Em 1948, o popular líder liberal e candidato à presidência Jorge Eliécer Gaitán caiu morto em uma avenida de Bogotá, vítima de três tiros. Esse assassinato mergulhou o país em uma onda de violentos protestos e marcou o início de uma era de violência bipartidária entre liberais e conservadores.
Quatro décadas depois, o sangue continuou a correr: foram assassinados o comunista Jaime Pardo Leal, em 1987, o liberal Luis Carlos Galán, em 1989, e os esquerdistas Bernardo Jaramillo e Carlos Pizarro, em 1990, este último um comandante da guerrilha M-19 que havia assinado um acordo de paz.
Com a chegada de Petro ao poder em 2022, tornando-se o primeiro presidente de esquerda do país, acreditava-se que essa prática havia sido deixada no passado.
Entretanto, sem que ainda se conheçam os motivos do ataque contra Uribe, analistas lamentam o retrocesso, especialmente às vésperas das eleições de 2026.
“O atentado contra Miguel Uribe marca um retorno aos piores momentos da violência política no país”, condenou Juanita Goebertus, diretora para as Américas da Human Rights Watch, na rede social X.
— Achávamos que essa época (de violência) havia sido superada.
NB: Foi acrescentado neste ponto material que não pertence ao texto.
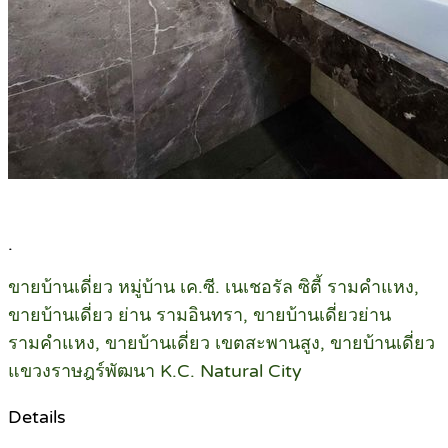
.
ขายบ้านเดี่ยว หมู่บ้าน เค.ซี. เนเชอรัล ซิตี้ รามคำแหง,
ขายบ้านเดี่ยว ย่าน รามอินทรา, ขายบ้านเดี่ยวย่าน
รามคำแหง, ขายบ้านเดี่ยว เขตสะพานสูง, ขายบ้านเดี่ยว
แขวงราษฎร์พัฒนา K.C. Natural City
Details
Muitos de nós analistas considerávamos encerrado um ciclo, e aparece esse atentado justamente agora, em uma campanha que já se antecipava (…) como uma campanha violenta.
“Turbilhão de violência”
Os tiros contra Uribe são um déjà vu para a maioria dos colombianos adultos.
— Isso me lembra a violência de muitos anos atrás — declarou à AFP Rafael Navarro, ex-ministro da Justiça, que foi até a clínica onde Uribe foi atendido.
Muitos dos crimes dos anos 1980 e 1990 ficaram impunes, aprofundando divisões em um país onde grupos armados ilegais historicamente eliminaram vozes que ameaçavam seus interesses.
— A morte de um dirigente político, qualquer que seja seu pensamento, pode originar um turbilhão de violência se não nos controlarmos, se deixarmos que nossos corações se encham de vingança, preconceito e ódio — declarou Petro, após desejar a recuperação de Uribe, que passou por uma cirurgia.
O próprio presidente denunciou recentemente que narcotraficantes colombianos e estrangeiros, que vivem em Dubai, tentaram assassiná-lo com foguetes.
Em 2002, o ex-presidente Álvaro Uribe — líder do partido ao qual Miguel Uribe pertence — saiu ileso de um ataque com explosivos perpetrado pela então guerrilha das FARC, que tentava impedir sua chegada à Presidência. Em sua biografia, o ex-presidente afirma ter escapado de 15 atentados.